O Município da Mealhada e A Rubato | academia de artes inauguraram, no passado fim-de-semana, a exposição “Música de Protesto – Contextos, vozes e significados”, na sala de exposições do Cineteatro Messias. A mostra tem associada outros momentos culturais ao longo do mês.

Este foi o arranque das comemorações do 25 de Abril no Município da Mealhada. A exposição “Música de Protesto”– Contextos, Vozes e Significados propõe uma reflexão profunda sobre o papel da música como ferramenta de consciência cívica, memória e liberdade. A inauguração oficial contou com um momento musical a cargo do Coral Alva Canto.

A exposição, que estará patente até ao dia 30 de abril, explora a dualidade da música como fenómeno social. Desde a sua utilização como propaganda ideológica durante o Estado Novo até à resistência cultural do Neorrealismo, que inspirou artistas como Fernando Lopes-Graça, Zeca Afonso e Adriano Correia de Oliveira.

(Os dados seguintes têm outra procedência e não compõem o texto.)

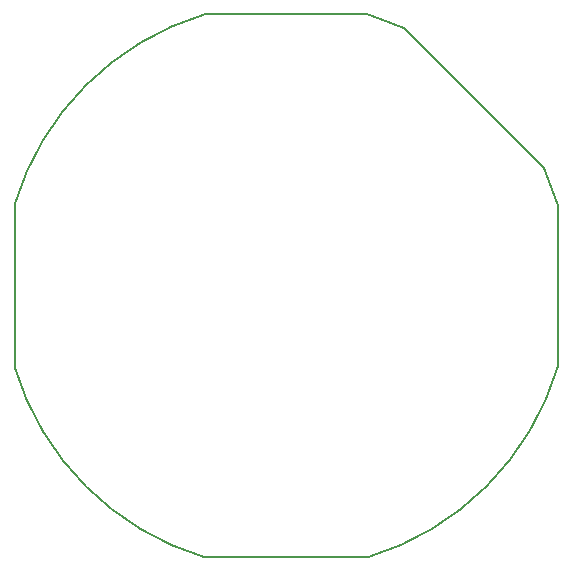
<source format=gm1>
%TF.GenerationSoftware,KiCad,Pcbnew,9.0.4*%
%TF.CreationDate,2026-01-16T02:39:09-08:00*%
%TF.ProjectId,u_anemometer,755f616e-656d-46f6-9d65-7465722e6b69,rev?*%
%TF.SameCoordinates,Original*%
%TF.FileFunction,Profile,NP*%
%FSLAX46Y46*%
G04 Gerber Fmt 4.6, Leading zero omitted, Abs format (unit mm)*
G04 Created by KiCad (PCBNEW 9.0.4) date 2026-01-16 02:39:09*
%MOMM*%
%LPD*%
G01*
G04 APERTURE LIST*
%TA.AperFunction,Profile*%
%ADD10C,0.150000*%
%TD*%
G04 APERTURE END LIST*
D10*
X173004995Y-116837469D02*
G75*
G02*
X156855495Y-132999503I-23004535J6837189D01*
G01*
X171825073Y-100019573D02*
G75*
G02*
X173007506Y-103172506I-21890573J-10007727D01*
G01*
X150000000Y-132999500D02*
X143147295Y-133002003D01*
X150000000Y-87000500D02*
X143137007Y-87003000D01*
X127003000Y-103137008D02*
G75*
G02*
X143137007Y-87003000I22997000J-6862992D01*
G01*
X143147295Y-133002003D02*
G75*
G02*
X127000463Y-116860507I6852305J23001403D01*
G01*
X150000000Y-87000500D02*
X156857170Y-87000500D01*
X156857170Y-87000500D02*
G75*
G02*
X159997495Y-88181505I-6855770J-22995300D01*
G01*
X172999500Y-110000000D02*
X173007500Y-103172508D01*
X172999500Y-110000000D02*
X173004995Y-116837469D01*
X150000000Y-132999500D02*
X156855494Y-132999500D01*
X127000500Y-110000000D02*
X127003000Y-103137008D01*
X171825073Y-100019573D02*
X159997498Y-88181499D01*
X127000500Y-110000000D02*
X127000500Y-116860496D01*
M02*

</source>
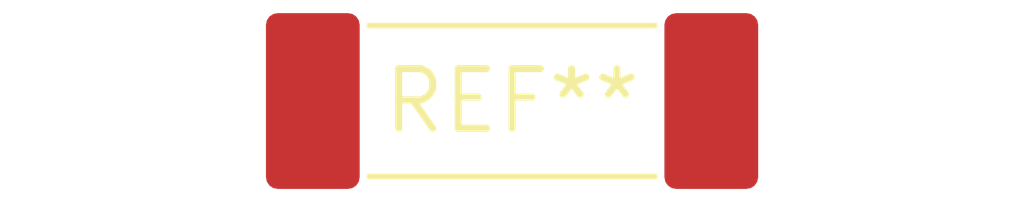
<source format=kicad_pcb>
(kicad_pcb (version 20240108) (generator pcbnew)

  (general
    (thickness 1.6)
  )

  (paper "A4")
  (layers
    (0 "F.Cu" signal)
    (31 "B.Cu" signal)
    (32 "B.Adhes" user "B.Adhesive")
    (33 "F.Adhes" user "F.Adhesive")
    (34 "B.Paste" user)
    (35 "F.Paste" user)
    (36 "B.SilkS" user "B.Silkscreen")
    (37 "F.SilkS" user "F.Silkscreen")
    (38 "B.Mask" user)
    (39 "F.Mask" user)
    (40 "Dwgs.User" user "User.Drawings")
    (41 "Cmts.User" user "User.Comments")
    (42 "Eco1.User" user "User.Eco1")
    (43 "Eco2.User" user "User.Eco2")
    (44 "Edge.Cuts" user)
    (45 "Margin" user)
    (46 "B.CrtYd" user "B.Courtyard")
    (47 "F.CrtYd" user "F.Courtyard")
    (48 "B.Fab" user)
    (49 "F.Fab" user)
    (50 "User.1" user)
    (51 "User.2" user)
    (52 "User.3" user)
    (53 "User.4" user)
    (54 "User.5" user)
    (55 "User.6" user)
    (56 "User.7" user)
    (57 "User.8" user)
    (58 "User.9" user)
  )

  (setup
    (pad_to_mask_clearance 0)
    (pcbplotparams
      (layerselection 0x00010fc_ffffffff)
      (plot_on_all_layers_selection 0x0000000_00000000)
      (disableapertmacros false)
      (usegerberextensions false)
      (usegerberattributes false)
      (usegerberadvancedattributes false)
      (creategerberjobfile false)
      (dashed_line_dash_ratio 12.000000)
      (dashed_line_gap_ratio 3.000000)
      (svgprecision 4)
      (plotframeref false)
      (viasonmask false)
      (mode 1)
      (useauxorigin false)
      (hpglpennumber 1)
      (hpglpenspeed 20)
      (hpglpendiameter 15.000000)
      (dxfpolygonmode false)
      (dxfimperialunits false)
      (dxfusepcbnewfont false)
      (psnegative false)
      (psa4output false)
      (plotreference false)
      (plotvalue false)
      (plotinvisibletext false)
      (sketchpadsonfab false)
      (subtractmaskfromsilk false)
      (outputformat 1)
      (mirror false)
      (drillshape 1)
      (scaleselection 1)
      (outputdirectory "")
    )
  )

  (net 0 "")

  (footprint "Fuse_Schurter_UMT250" (layer "F.Cu") (at 0 0))

)

</source>
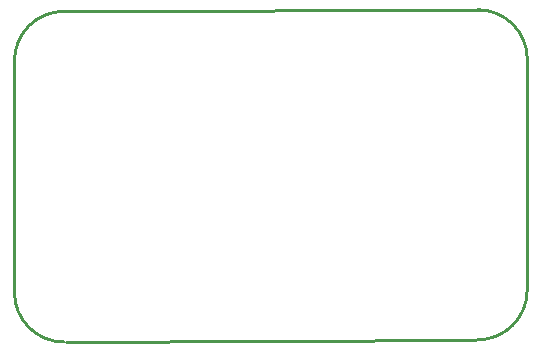
<source format=gko>
G04 Layer: BoardOutlineLayer*
G04 EasyEDA v6.4.31, 2022-02-21 10:24:03*
G04 30f33cc809fd450ca7eb4ca7eccbfc45,10*
G04 Gerber Generator version 0.2*
G04 Scale: 100 percent, Rotated: No, Reflected: No *
G04 Dimensions in millimeters *
G04 leading zeros omitted , absolute positions ,4 integer and 5 decimal *
%FSLAX45Y45*%
%MOMM*%

%ADD10C,0.2540*%
D10*
X4610100Y2819400D02*
G01*
X1132839Y2799079D01*
X1120139Y5600700D02*
G01*
X4648200Y5613400D01*
X5041900Y5207000D02*
G01*
X5041900Y3246998D01*
X700001Y3220001D02*
G01*
X700001Y5179999D01*
G75*
G01*
X1120000Y2799999D02*
G02*
X700001Y3220001I0J420000D01*
G75*
G01*
X700001Y5180000D02*
G02*
X1120000Y5599999I419999J0D01*
G75*
G01*
X4622800Y5613400D02*
G02*
X5042802Y5193401I3J-419999D01*
G75*
G01*
X5041900Y3238500D02*
G02*
X4621898Y2818498I-419999J-3D01*

%LPD*%
M02*

</source>
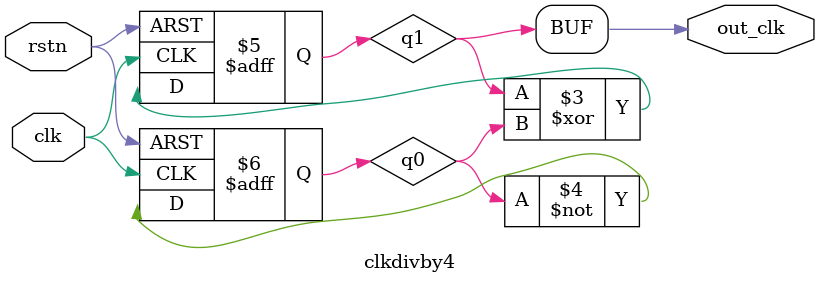
<source format=v>
`timescale 1ns / 1ps


module clkdivby4(
    input  wire clk,
    input  wire rstn,
    output wire out_clk
    );
    
    reg q1,q0;
    
    always@(posedge clk or negedge rstn) begin
        if(!rstn) begin
            q1 <= 1'b0;
            q0 <= 1'b0;
        end else begin
            q1 <= q1 ^ q0;
            q0 <= ~q0;
        end
    end
    
    assign out_clk = q1;
endmodule

</source>
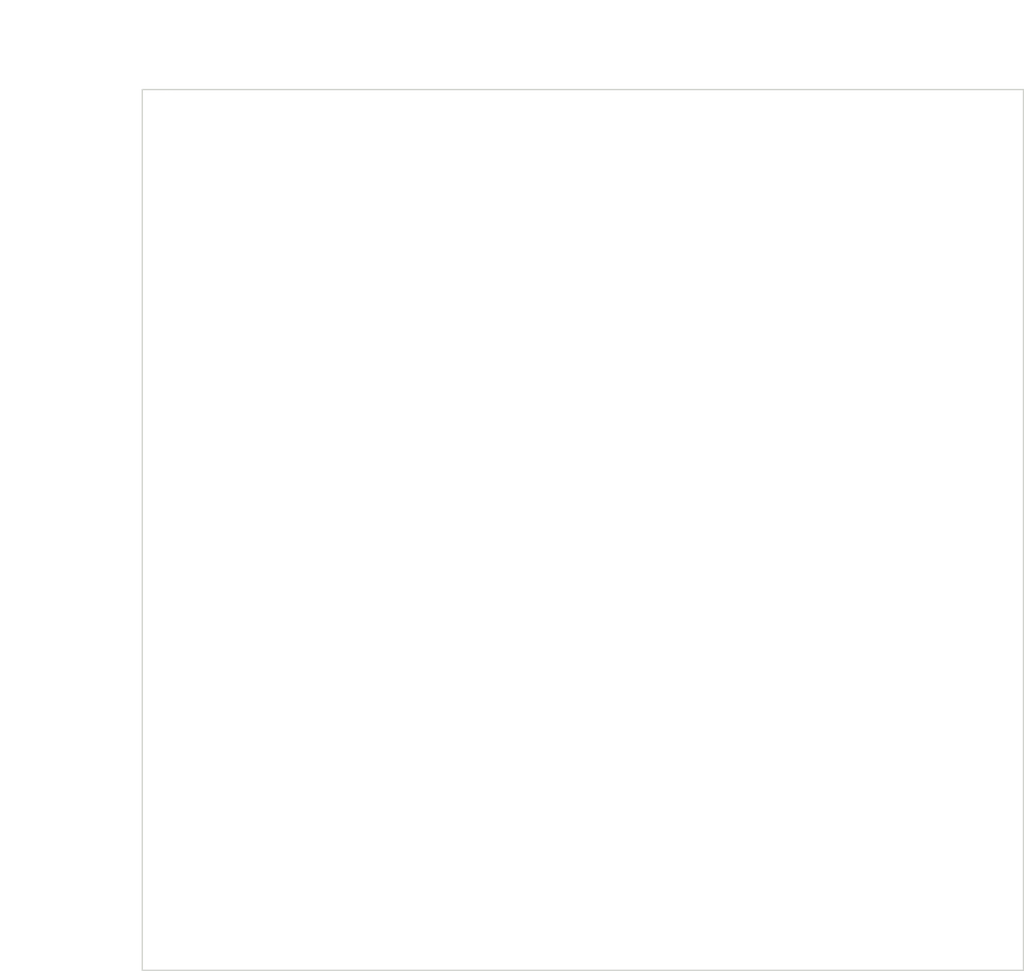
<source format=kicad_pcb>
(kicad_pcb (version 20171130) (host pcbnew "(5.0.0-3-g5ebb6b6)")

  (general
    (thickness 1.6)
    (drawings 5)
    (tracks 0)
    (zones 0)
    (modules 2)
    (nets 1)
  )

  (page A4)
  (layers
    (0 F.Cu signal)
    (31 B.Cu signal)
    (32 B.Adhes user)
    (33 F.Adhes user)
    (34 B.Paste user)
    (35 F.Paste user)
    (36 B.SilkS user)
    (37 F.SilkS user)
    (38 B.Mask user)
    (39 F.Mask user)
    (40 Dwgs.User user)
    (41 Cmts.User user)
    (42 Eco1.User user)
    (43 Eco2.User user)
    (44 Edge.Cuts user)
    (45 Margin user)
    (46 B.CrtYd user)
    (47 F.CrtYd user)
    (48 B.Fab user)
    (49 F.Fab user)
  )

  (setup
    (last_trace_width 0.25)
    (trace_clearance 0.2)
    (zone_clearance 0.508)
    (zone_45_only no)
    (trace_min 0.2)
    (segment_width 0.2)
    (edge_width 0.15)
    (via_size 0.8)
    (via_drill 0.4)
    (via_min_size 0.4)
    (via_min_drill 0.3)
    (uvia_size 0.3)
    (uvia_drill 0.1)
    (uvias_allowed no)
    (uvia_min_size 0.2)
    (uvia_min_drill 0.1)
    (pcb_text_width 0.3)
    (pcb_text_size 1.5 1.5)
    (mod_edge_width 0.15)
    (mod_text_size 1 1)
    (mod_text_width 0.15)
    (pad_size 6 6)
    (pad_drill 0)
    (pad_to_mask_clearance 0.2)
    (aux_axis_origin 0 0)
    (visible_elements FFFFFF7F)
    (pcbplotparams
      (layerselection 0x010fc_ffffffff)
      (usegerberextensions false)
      (usegerberattributes false)
      (usegerberadvancedattributes false)
      (creategerberjobfile false)
      (excludeedgelayer true)
      (linewidth 0.050000)
      (plotframeref false)
      (viasonmask false)
      (mode 1)
      (useauxorigin false)
      (hpglpennumber 1)
      (hpglpenspeed 20)
      (hpglpendiameter 15.000000)
      (psnegative false)
      (psa4output false)
      (plotreference true)
      (plotvalue true)
      (plotinvisibletext false)
      (padsonsilk false)
      (subtractmaskfromsilk false)
      (outputformat 1)
      (mirror false)
      (drillshape 1)
      (scaleselection 1)
      (outputdirectory ""))
  )

  (net 0 "")

  (net_class Default "This is the default net class."
    (clearance 0.2)
    (trace_width 0.25)
    (via_dia 0.8)
    (via_drill 0.4)
    (uvia_dia 0.3)
    (uvia_drill 0.1)
  )

  (module MountingHole:MountingHole_3.2mm_M3_Pad_Via locked (layer F.Cu) (tedit 5B75640C) (tstamp 5B8D7528)
    (at 53.8 53.8)
    (descr "Mounting Hole 3.2mm, M3")
    (tags "mounting hole 3.2mm m3")
    (attr virtual)
    (fp_text reference REF** (at 0 -4.2) (layer F.SilkS) hide
      (effects (font (size 1 1) (thickness 0.15)))
    )
    (fp_text value MountingHole_3.2mm_M3_Pad_Via (at 0 4.2) (layer F.Fab)
      (effects (font (size 1 1) (thickness 0.15)))
    )
    (fp_circle (center 0 0) (end 3.45 0) (layer F.CrtYd) (width 0.05))
    (fp_circle (center 0 0) (end 3.2 0) (layer Cmts.User) (width 0.15))
    (fp_text user %R (at 0.3 0) (layer F.Fab)
      (effects (font (size 1 1) (thickness 0.15)))
    )
    (pad "" np_thru_hole circle (at 1.697056 -1.697056) (size 0.5 0.5) (drill 0.5) (layers *.Cu *.Mask))
    (pad "" np_thru_hole circle (at 0 -2.4) (size 0.5 0.5) (drill 0.5) (layers *.Cu *.Mask))
    (pad "" np_thru_hole circle (at -1.697056 -1.697056) (size 0.5 0.5) (drill 0.5) (layers *.Cu *.Mask))
    (pad "" np_thru_hole circle (at -2.4 0) (size 0.5 0.5) (drill 0.5) (layers *.Cu *.Mask))
    (pad "" np_thru_hole circle (at -1.697056 1.697056) (size 0.5 0.5) (drill 0.5) (layers *.Cu *.Mask))
    (pad "" np_thru_hole circle (at 0 2.4) (size 0.5 0.5) (drill 0.5) (layers *.Cu *.Mask))
    (pad "" np_thru_hole circle (at 1.697056 1.697056) (size 0.5 0.5) (drill 0.5) (layers *.Cu *.Mask))
    (pad "" np_thru_hole circle (at 2.4 0) (size 0.5 0.5) (drill 0.5) (layers *.Cu *.Mask))
    (pad "" np_thru_hole circle (at 0 0) (size 3.2 3.2) (drill 3.2) (layers *.Cu *.Mask))
  )

  (module MountingHole:MountingHole_3.2mm_M3 locked (layer F.Cu) (tedit 5B756454) (tstamp 5B8D789C)
    (at 53.8 53.8)
    (descr "Mounting Hole 3.2mm, no annular, M3")
    (tags "mounting hole 3.2mm no annular m3")
    (attr virtual)
    (fp_text reference REF** (at 0 -4.2) (layer F.SilkS) hide
      (effects (font (size 1 1) (thickness 0.15)))
    )
    (fp_text value MountingHole_3.2mm_M3 (at 0 4.2) (layer F.Fab)
      (effects (font (size 1 1) (thickness 0.15)))
    )
    (fp_circle (center 0 0) (end 3.45 0) (layer F.CrtYd) (width 0.05))
    (fp_circle (center 0 0) (end 3.2 0) (layer Cmts.User) (width 0.15))
    (fp_text user %R (at 0.3 0) (layer F.Fab)
      (effects (font (size 1 1) (thickness 0.15)))
    )
    (pad 1 connect circle (at 0 0) (size 6 6) (layers *.Mask))
  )

  (gr_text "(50.8,50.8)\nM3 holes at (±3,±3)\nr=3" (at 46.99 44.45) (layer F.Fab)
    (effects (font (size 1.5 1.5) (thickness 0.3)))
  )
  (gr_line (start 50.8 150.8) (end 50.8 50.8) (layer Edge.Cuts) (width 0.15))
  (gr_line (start 150.8 150.8) (end 50.8 150.8) (layer Edge.Cuts) (width 0.15))
  (gr_line (start 150.8 50.8) (end 150.8 150.8) (layer Edge.Cuts) (width 0.15))
  (gr_line (start 50.8 50.8) (end 150.8 50.8) (layer Edge.Cuts) (width 0.15))

)

</source>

Associada à exposição, a programação integra ainda uma tertúlia temática, que servirá de palco ao lançamento do livro “Adriano”, da autoria de Octávio Fonseca, próximo sábado, dia 18 de abril, às 16h00, e um concerto temático protagonizado pelo quarteto “Tomar-lhe o Gosto”, celebrando o repertório de intervenção nas vésperas das comemorações de Abril, no dia 24, às 21h30, no Cineteatro Messias.

As cerimónias protocolares do Município da Mealhada para evocar a efeméride vão centrar-se, como habitualmente, ao longo de todo o dia de 25 de Abril.

Em simultâneo, as bibliotecas escolares da Mealhada recebem “uma exposição itinerante sobre livros e autores censurados durante o Estado Novo, concebida pela Biblioteca Geral da Universidade de Coimbra, em resposta a um desafio feito pelas coordenações locais do Plano Nacional das Artes e da Rede Nacional de Bibliotecas Escolares”. “Cinco conjuntos de exemplares de livros proibidos durante o Estado Novo circulam em caixas pelas bibliotecas escolares. Essas caixas com uma frente perfurada, integram a própria exposição: uma estará fechada, podendo espreitar-se as lombadas de livros que estão inacessíveis. A outra liberta os livros”, lê-se numa publicação da Biblioteca Municipal da Mealhada.